FISH À LA MARSEILLES

The French have another fish dish which, like bouillabaisse, is practically a meal in itself and which in these days should be better known to the American table. It is a specialty in the vicinity of Marseilles and made there, of course, with fish peculiar to the home waters, but M. Auguste Gay, Chef of the Yale Club, New York, who, incidentally, has probably given more attention to the adaptation of French cookery to American requirements than any other chef, is authority for the statement that the following recipe produces an almost perfect substitute for the French dish:

Chop into fine bits a small sweet Chile pepper and toss it about in a saucepan over the fire with a third of a cupful of olive oil or butter. When hot add a cupful of okra and the same amount of stewed fresh or canned tomatoes. Cook fifteen minutes and add a full cupful of cooked fresh fish—cod, haddock, etc., and a half cupful of flaked salt fish, mackerel, for instance.
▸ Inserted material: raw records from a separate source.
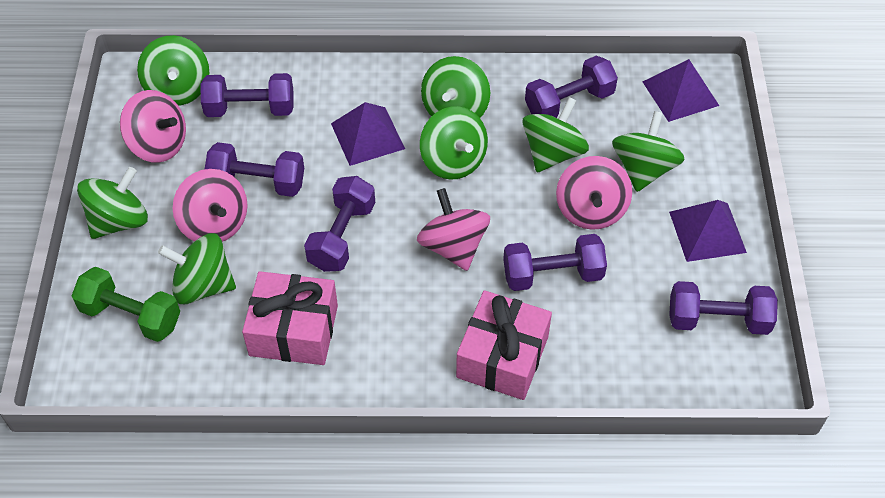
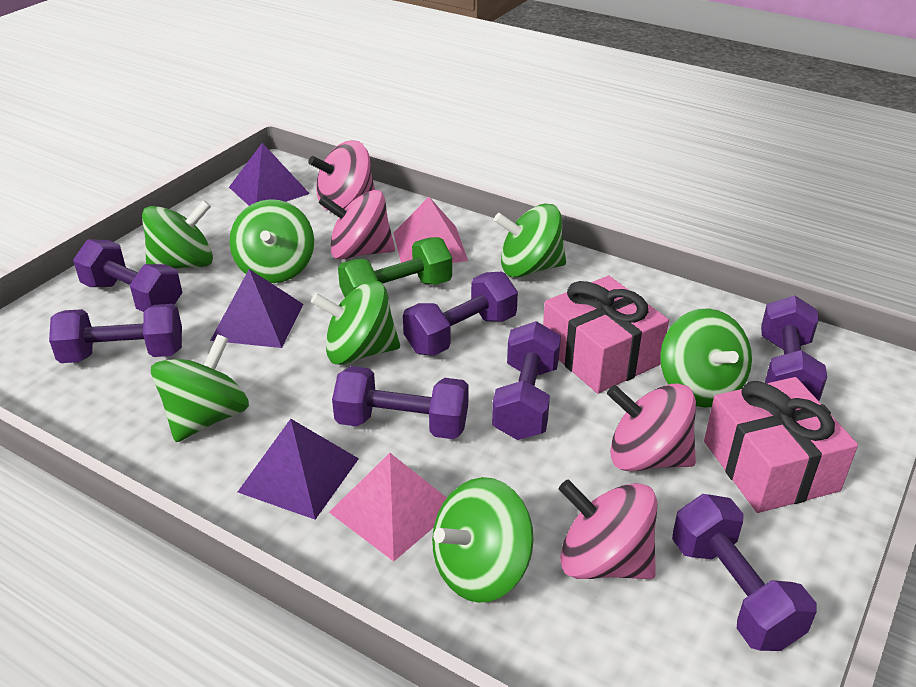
pink pyramid: 0 -> 2
purple dumbbell: 6 -> 7

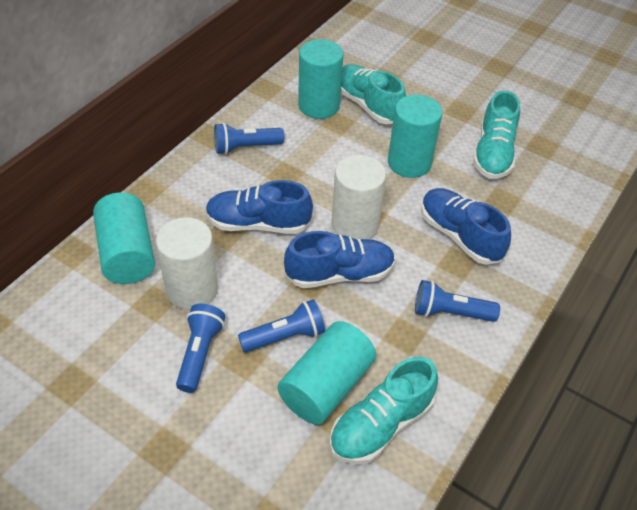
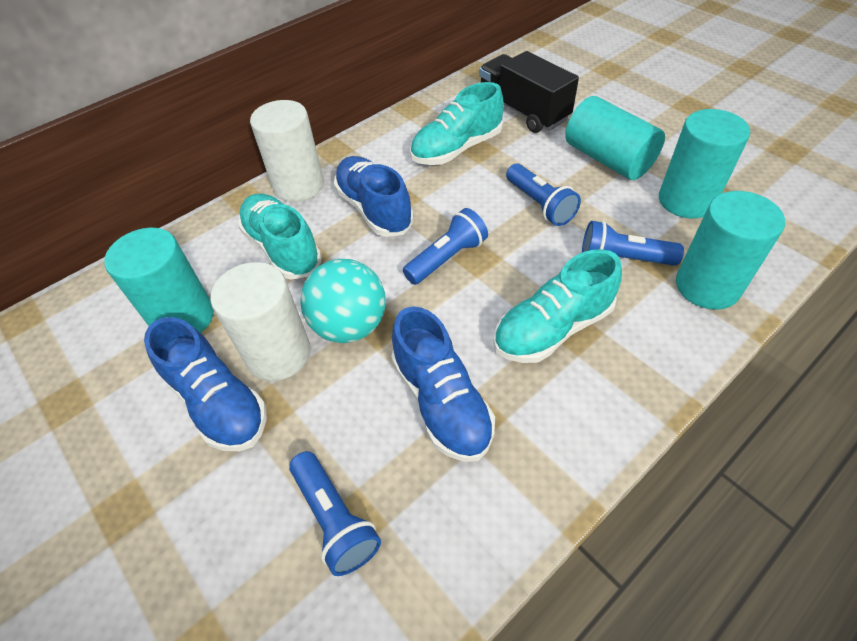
black truck: 0 -> 1
turquoise ball: 0 -> 1

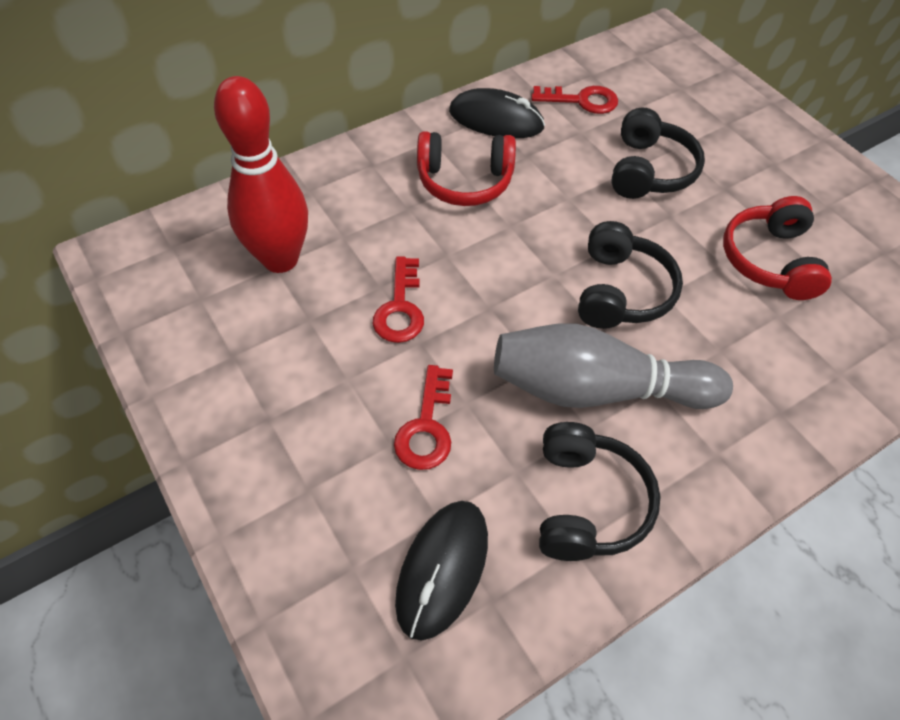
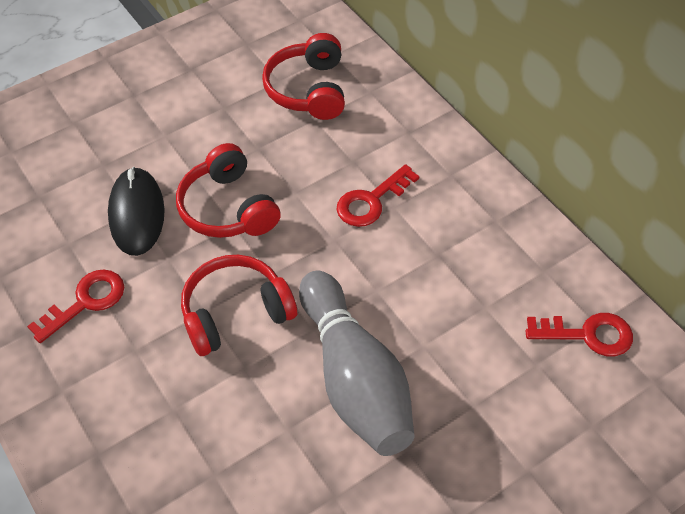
black headphones: 3 -> 0
black mouse: 2 -> 1
red bowling pin: 1 -> 0
red headphones: 2 -> 3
Cover and cook for twenty minutes longer and serve with water crackers.

GENERAL CONSIDERATIONS

One secret of the French cook's superiority to the American in preparing fish is that the former has almost a congenital knowledge of his subject. To him all fish is not just fish. He differentiates sharply as to species, tempering his treatment to varied requirements.

Roughly, there are two classes of fish: those which have dark flesh or flesh with a pinkish tone which is streaked with fat, and those which have white, firm flesh and are the more digestible. Best known in the first class are shad, butterfish, bluefish, salmon, mackerel and sturgeon, and in the second, cod, halibut, flounder, trout, rock and sea bass, pompano, weakfish and perch.

One matter-of-course rule is that no fish of whatever kind shall be allowed to enter the kitchen unless it is perfectly fresh. To be sure of this see that the gills are bright and shining and the flesh firm, not readily separating from the bones. That settled, you have an almost endless choice of ways of cooking.

Fish may be boiled, broiled, fried, baked, planked, creamed, steamed, cooked en casserole, jellied or pickled, but of all these ways none produces quite the universally satisfactory results with a sizable fish that planking does, and planking is not more difficult or expensive than other methods.

All that is required in the way of accoutrements is a half-inch-thick hardwood board which is heated in advance in the oven when planked fish is to figure on the menu. Then having thoroughly cleaned the fish, removed its head and tail, split it up the back half through the bone so that it will open out flat, brush it with butter and season with pepper and salt, place it skin-side down on the board.